Van vrijwel alle werken kan worden gezegd dat zij zich met het einde van de wereld bezighouden, dat in hun ogen nabij is. Vrijwel alle werken kennen symboliek van "weken", "dagen" of "jaren" (zie bijvoorbeeld Openbaring van 1 Henoch 91-93 of vergelijk Jubileeën met Leviticus 25). Om niet al te concreet te worden, worden soms onberekenheidsfactoren toegevoegd, zoals in Daniël 7:25: "tijd, tijden en een halve tijd".

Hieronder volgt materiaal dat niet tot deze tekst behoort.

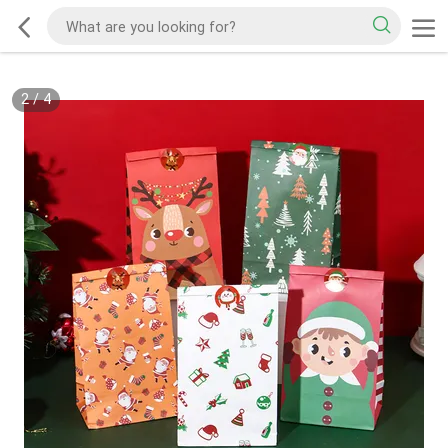
2
/
4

Werken binnen dit genre maken uitputtend gebruik van beelden uit het Oude Testament en hun eigen omgeving om het decor van het einde van de wereld te bouwen. Daarnaast verschijnen de volgende zaken met grote regelmaat:

  • De boze machten zullen tegen het wereldeinde al hun krachten nog eens bundelen om zich te handhaven. Chaotische toestanden in de wereld (oorlog, familieruzies, dwaalleraren) en in de natuur (honger, aardbevingen) worden in dit licht geplaatst.
  • Te midden van deze chaos zal God verschijnen en orde op zaken stellen (als bij de schepping). Hij vaagt het oude weg en gaat zijn definitieve rijk stichten, soms met behulp van een heilsmiddelaar (Messias, hogepriester, Mensenzoon). In latere werken gaat hieraan nog een tussenfase vooraf, een "voorlopig aards rijk".
  • God spreekt definitief zijn afschuw uit over de trouwelozen en zijn goedkeuring over de gehoorzamen in een laatste oordeel. De troon of tronen worden hiervoor in gereedheid gebracht. Soms laat JHWH de uitvoering over aan een vertegenwoordiger, bijvoorbeeld de Mensenzoon (Henoch 61:8-10).
  • Het lot van de trouwelozen en gehoorzamen wordt uitvoerig belicht: vernietiging of foltering voor de eersten, een nieuw paradijs of nieuw Jeruzalem voor de laatsten.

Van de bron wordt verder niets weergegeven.